Copy exactly the last part of the listing below, beginning at the line that contains "## Environment Variables" and including the final line.

##### Records supplied #####

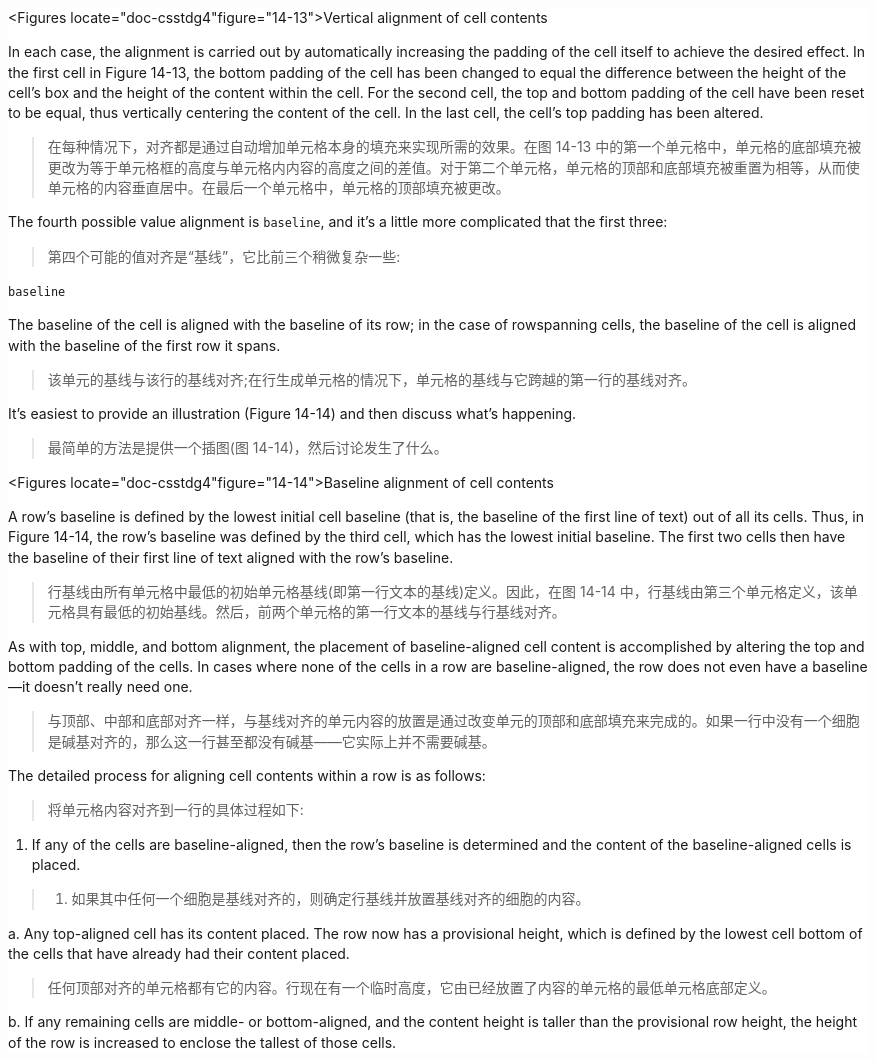 <Figures  locate="doc-csstdg4"figure="14-13">Vertical alignment of cell contents</Figures>

In each case, the alignment is carried out by automatically increasing the padding of the cell itself to achieve the desired effect. In the first cell in Figure 14-13, the bottom padding of the cell has been changed to equal the difference between the height of the cell’s box and the height of the content within the cell. For the second cell, the top and bottom padding of the cell have been reset to be equal, thus vertically centering the content of the cell. In the last cell, the cell’s top padding has been altered.

> 在每种情况下，对齐都是通过自动增加单元格本身的填充来实现所需的效果。在图 14-13 中的第一个单元格中，单元格的底部填充被更改为等于单元格框的高度与单元格内内容的高度之间的差值。对于第二个单元格，单元格的顶部和底部填充被重置为相等，从而使单元格的内容垂直居中。在最后一个单元格中，单元格的顶部填充被更改。

The fourth possible value alignment is `baseline`, and it’s a little more complicated that the first three:

> 第四个可能的值对齐是“基线”，它比前三个稍微复杂一些:

`baseline`

The baseline of the cell is aligned with the baseline of its row; in the case of rowspanning cells, the baseline of the cell is aligned with the baseline of the first row it spans.

> 该单元的基线与该行的基线对齐;在行生成单元格的情况下，单元格的基线与它跨越的第一行的基线对齐。

It’s easiest to provide an illustration (Figure 14-14) and then discuss what’s happening.

> 最简单的方法是提供一个插图(图 14-14)，然后讨论发生了什么。

<Figures  locate="doc-csstdg4"figure="14-14">Baseline alignment of cell contents</Figures>

A row’s baseline is defined by the lowest initial cell baseline (that is, the baseline of the first line of text) out of all its cells. Thus, in Figure 14-14, the row’s baseline was defined by the third cell, which has the lowest initial baseline. The first two cells then have the baseline of their first line of text aligned with the row’s baseline.

> 行基线由所有单元格中最低的初始单元格基线(即第一行文本的基线)定义。因此，在图 14-14 中，行基线由第三个单元格定义，该单元格具有最低的初始基线。然后，前两个单元格的第一行文本的基线与行基线对齐。

As with top, middle, and bottom alignment, the placement of baseline-aligned cell content is accomplished by altering the top and bottom padding of the cells. In cases where none of the cells in a row are baseline-aligned, the row does not even have a baseline—it doesn’t really need one.

> 与顶部、中部和底部对齐一样，与基线对齐的单元内容的放置是通过改变单元的顶部和底部填充来完成的。如果一行中没有一个细胞是碱基对齐的，那么这一行甚至都没有碱基——它实际上并不需要碱基。

The detailed process for aligning cell contents within a row is as follows:

> 将单元格内容对齐到一行的具体过程如下:

1. If any of the cells are baseline-aligned, then the row’s baseline is determined and the content of the baseline-aligned cells is placed.

> 1. 如果其中任何一个细胞是基线对齐的，则确定行基线并放置基线对齐的细胞的内容。

a. Any top-aligned cell has its content placed. The row now has a provisional height, which is defined by the lowest cell bottom of the cells that have already had their content placed.

> 任何顶部对齐的单元格都有它的内容。行现在有一个临时高度，它由已经放置了内容的单元格的最低单元格底部定义。

b. If any remaining cells are middle- or bottom-aligned, and the content height is taller than the provisional row height, the height of the row is increased to enclose the tallest of those cells.
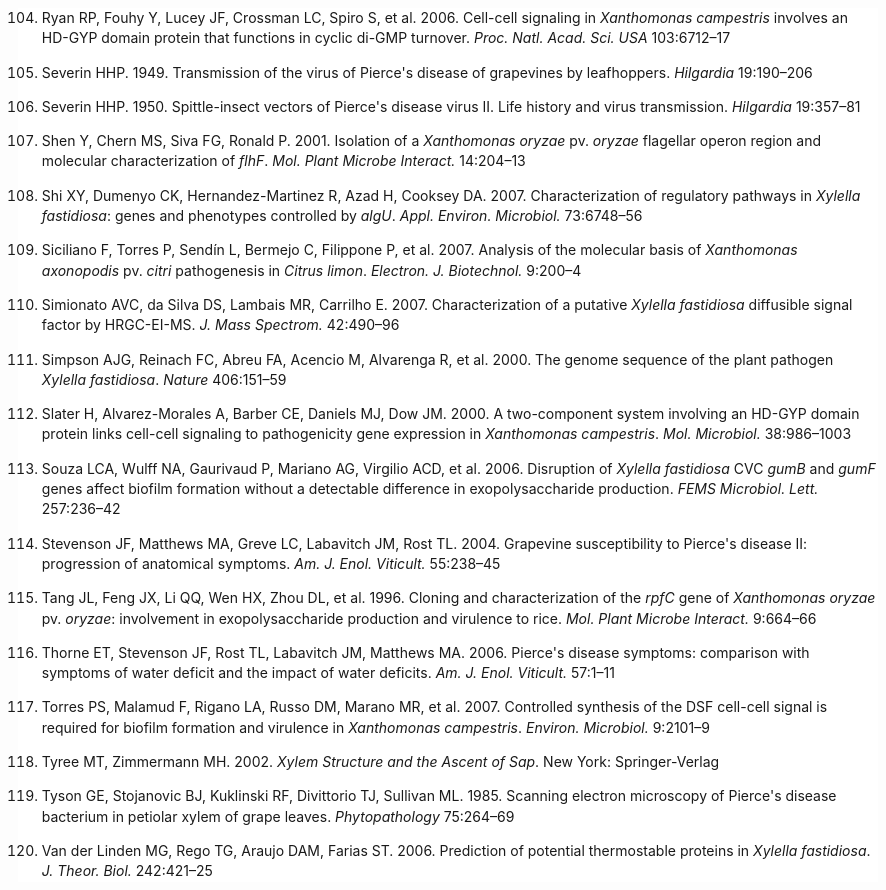 104. Ryan RP, Fouhy Y, Lucey JF, Crossman LC, Spiro S, et al. 2006. Cell-cell signaling in *Xanthomonas campestris* involves an HD-GYP domain protein that functions in cyclic di-GMP turnover. *Proc. Natl. Acad. Sci. USA* 103:6712–17

105. Severin HHP. 1949. Transmission of the virus of Pierce's disease of grapevines by leafhoppers. *Hilgardia* 19:190–206

106. Severin HHP. 1950. Spittle-insect vectors of Pierce's disease virus II. Life history and virus transmission. *Hilgardia* 19:357–81

107. Shen Y, Chern MS, Siva FG, Ronald P. 2001. Isolation of a *Xanthomonas oryzae* pv. *oryzae* flagellar operon region and molecular characterization of *flhF*. *Mol. Plant Microbe Interact.* 14:204–13

108. Shi XY, Dumenyo CK, Hernandez-Martinez R, Azad H, Cooksey DA. 2007. Characterization of regulatory pathways in *Xylella fastidiosa*: genes and phenotypes controlled by *algU*. *Appl. Environ. Microbiol.* 73:6748–56

109. Siciliano F, Torres P, Sendín L, Bermejo C, Filippone P, et al. 2007. Analysis of the molecular basis of *Xanthomonas axonopodis* pv. *citri* pathogenesis in *Citrus limon*. *Electron. J. Biotechnol.* 9:200–4

110. Simionato AVC, da Silva DS, Lambais MR, Carrilho E. 2007. Characterization of a putative *Xylella fastidiosa* diffusible signal factor by HRGC-EI-MS. *J. Mass Spectrom.* 42:490–96

111. Simpson AJG, Reinach FC, Abreu FA, Acencio M, Alvarenga R, et al. 2000. The genome sequence of the plant pathogen *Xylella fastidiosa*. *Nature* 406:151–59

112. Slater H, Alvarez-Morales A, Barber CE, Daniels MJ, Dow JM. 2000. A two-component system involving an HD-GYP domain protein links cell-cell signaling to pathogenicity gene expression in *Xanthomonas campestris*. *Mol. Microbiol.* 38:986–1003

113. Souza LCA, Wulff NA, Gaurivaud P, Mariano AG, Virgilio ACD, et al. 2006. Disruption of *Xylella fastidiosa* CVC *gumB* and *gumF* genes affect biofilm formation without a detectable difference in exopolysaccharide production. *FEMS Microbiol. Lett.* 257:236–42

114. Stevenson JF, Matthews MA, Greve LC, Labavitch JM, Rost TL. 2004. Grapevine susceptibility to Pierce's disease II: progression of anatomical symptoms. *Am. J. Enol. Viticult.* 55:238–45

115. Tang JL, Feng JX, Li QQ, Wen HX, Zhou DL, et al. 1996. Cloning and characterization of the *rpfC* gene of *Xanthomonas oryzae* pv. *oryzae*: involvement in exopolysaccharide production and virulence to rice. *Mol. Plant Microbe Interact.* 9:664–66

116. Thorne ET, Stevenson JF, Rost TL, Labavitch JM, Matthews MA. 2006. Pierce's disease symptoms: comparison with symptoms of water deficit and the impact of water deficits. *Am. J. Enol. Viticult.* 57:1–11

117. Torres PS, Malamud F, Rigano LA, Russo DM, Marano MR, et al. 2007. Controlled synthesis of the DSF cell-cell signal is required for biofilm formation and virulence in *Xanthomonas campestris*. *Environ. Microbiol.* 9:2101–9

118. Tyree MT, Zimmermann MH. 2002. *Xylem Structure and the Ascent of Sap*. New York: Springer-Verlag

119. Tyson GE, Stojanovic BJ, Kuklinski RF, Divittorio TJ, Sullivan ML. 1985. Scanning electron microscopy of Pierce's disease bacterium in petiolar xylem of grape leaves. *Phytopathology* 75:264–69

120. Van der Linden MG, Rego TG, Araujo DAM, Farias ST. 2006. Prediction of potential thermostable proteins in *Xylella fastidiosa*. *J. Theor. Biol.* 242:421–25
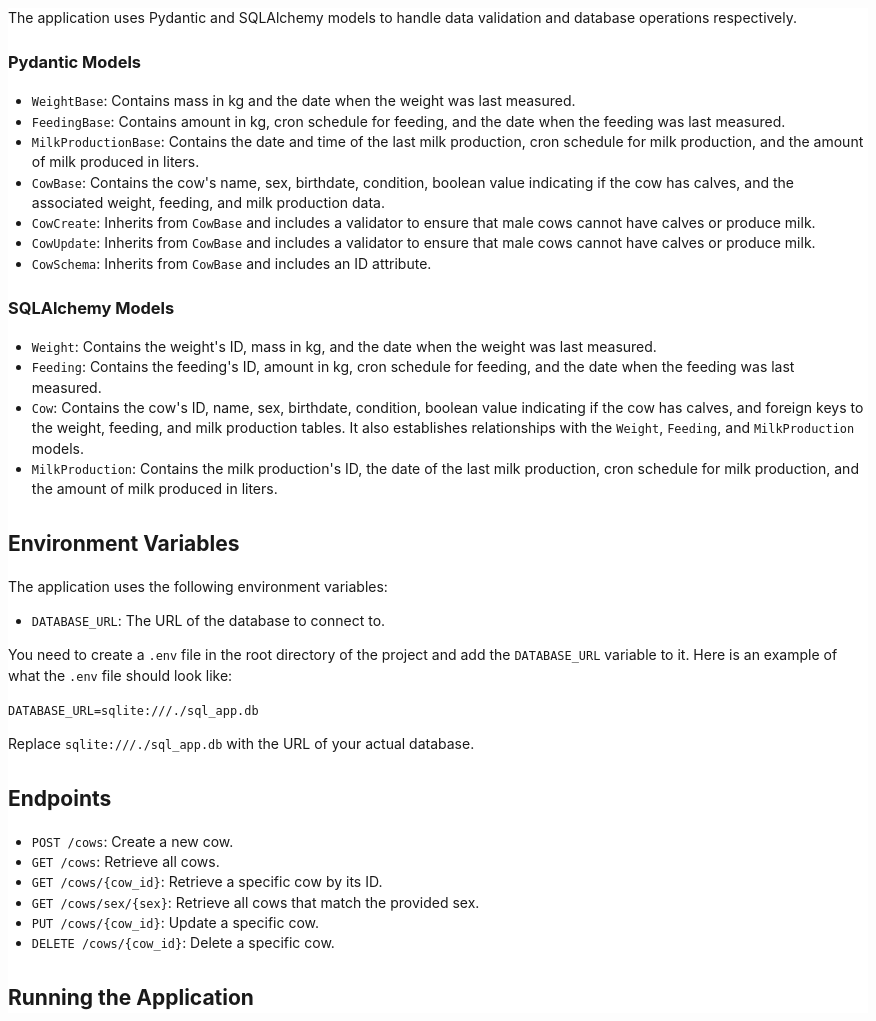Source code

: The application uses Pydantic and SQLAlchemy models to handle data validation and database operations respectively.

### Pydantic Models

- `WeightBase`: Contains mass in kg and the date when the weight was last measured.
- `FeedingBase`: Contains amount in kg, cron schedule for feeding, and the date when the feeding was last measured.
- `MilkProductionBase`: Contains the date and time of the last milk production, cron schedule for milk production, and the amount of milk produced in liters.
- `CowBase`: Contains the cow's name, sex, birthdate, condition, boolean value indicating if the cow has calves, and the associated weight, feeding, and milk production data.
- `CowCreate`: Inherits from `CowBase` and includes a validator to ensure that male cows cannot have calves or produce milk.
- `CowUpdate`: Inherits from `CowBase` and includes a validator to ensure that male cows cannot have calves or produce milk.
- `CowSchema`: Inherits from `CowBase` and includes an ID attribute.

### SQLAlchemy Models

- `Weight`: Contains the weight's ID, mass in kg, and the date when the weight was last measured.
- `Feeding`: Contains the feeding's ID, amount in kg, cron schedule for feeding, and the date when the feeding was last measured.
- `Cow`: Contains the cow's ID, name, sex, birthdate, condition, boolean value indicating if the cow has calves, and foreign keys to the weight, feeding, and milk production tables. It also establishes relationships with the `Weight`, `Feeding`, and `MilkProduction` models.
- `MilkProduction`: Contains the milk production's ID, the date of the last milk production, cron schedule for milk production, and the amount of milk produced in liters.

## Environment Variables

The application uses the following environment variables:

- `DATABASE_URL`: The URL of the database to connect to.

You need to create a `.env` file in the root directory of the project and add the `DATABASE_URL` variable to it. Here is an example of what the `.env` file should look like:

```
DATABASE_URL=sqlite:///./sql_app.db
```

Replace `sqlite:///./sql_app.db` with the URL of your actual database.

## Endpoints

- `POST /cows`: Create a new cow.
- `GET /cows`: Retrieve all cows.
- `GET /cows/{cow_id}`: Retrieve a specific cow by its ID.
- `GET /cows/sex/{sex}`: Retrieve all cows that match the provided sex.
- `PUT /cows/{cow_id}`: Update a specific cow.
- `DELETE /cows/{cow_id}`: Delete a specific cow.

## Running the Application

#####

Your solution ▸
## Environment Variables

The application uses the following environment variables:

- `DATABASE_URL`: The URL of the database to connect to.

You need to create a `.env` file in the root directory of the project and add the `DATABASE_URL` variable to it. Here is an example of what the `.env` file should look like:

```
DATABASE_URL=sqlite:///./sql_app.db
```

Replace `sqlite:///./sql_app.db` with the URL of your actual database.

## Endpoints

- `POST /cows`: Create a new cow.
- `GET /cows`: Retrieve all cows.
- `GET /cows/{cow_id}`: Retrieve a specific cow by its ID.
- `GET /cows/sex/{sex}`: Retrieve all cows that match the provided sex.
- `PUT /cows/{cow_id}`: Update a specific cow.
- `DELETE /cows/{cow_id}`: Delete a specific cow.

## Running the Application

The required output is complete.